I've been saving the DNA-1's best characteristic for last: its superb ability to replace two loudspeakers making sound with a palpable impression of instruments and voices floating in space. Clearly defined images hung between and behind the loudspeakers, each one separate and distinct from the others. The soundstage was the antithesis of flat, congested, or confused. In this regard, the DNA-1 is among the best amplifiers I've auditioned. After switching to the DNA-1, its ability to throw a sense of space and palpable images hanging in air was thrown into sharp relief from the very first note of music, especially on the Usin' Man Blues LP. The soundstage just opened up and bloomed around the images, giving a "you are there" quality. The presentation was open, airy, and transparent, characteristics that made me forget about the playback system and enjoy the music (footnote 2).

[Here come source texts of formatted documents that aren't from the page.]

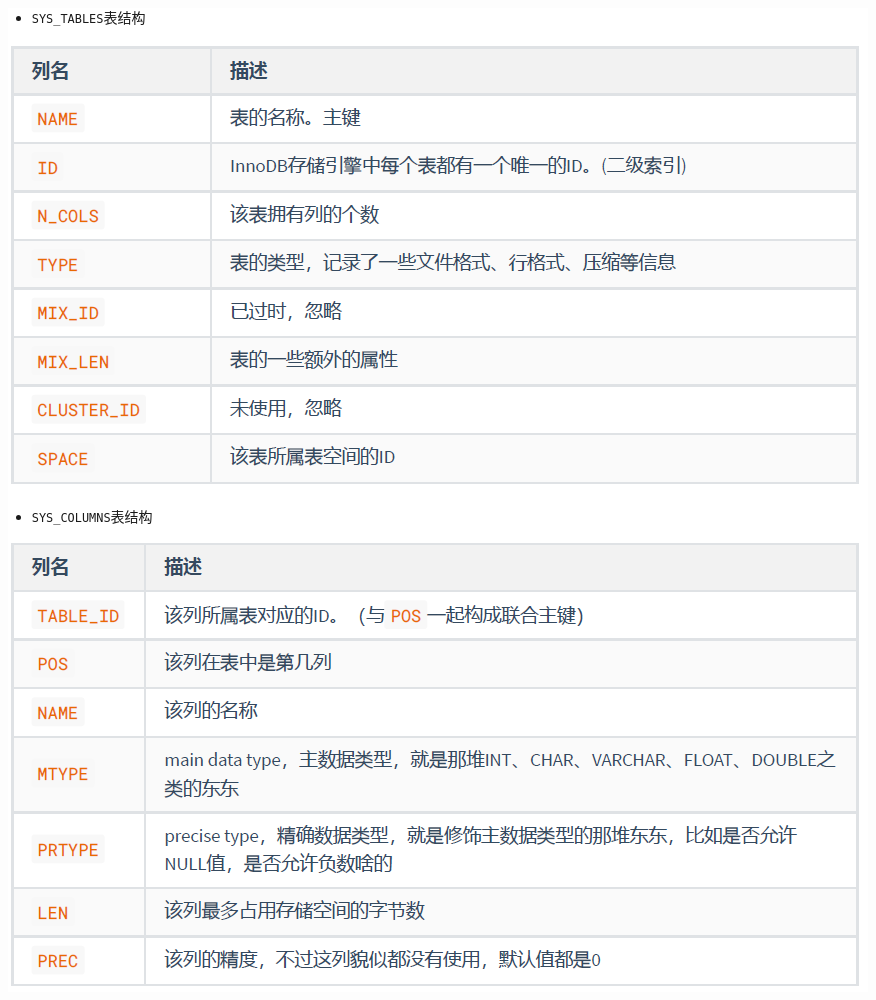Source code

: 
+ `SYS_TABLES`表结构

![image-20220125224432909](imags/image-20220125224432909.png)

+ `SYS_COLUMNS`表结构

![image-20220125224449561](imags/image-20220125224449561.png)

Footnote 1: During a particular manufacturer's visit, he saw me pull out an AudioQuest record and said, "Please, no audiophile records." I responded, "These are audiophile records for which you don't have to apologize for the music." After hearing Luke and the Locomotives, Robert Lucas's Usin' Man Blues, and Mokave, he had to agree with me. Keep 'em coming, AudioQuest.
Footnote 2: When JA came over to hear my system with the DNA-1 installed (after I'd written this description, but before discussing my impressions with him), he remarked how well the system seemed to suspend images in space, images that were totally detached from the loudspeaker positions. We weren't auditioning the DNA-1 specifically; this was just his general impression about the overall system performance in comparison with previous times he'd been in my listening room.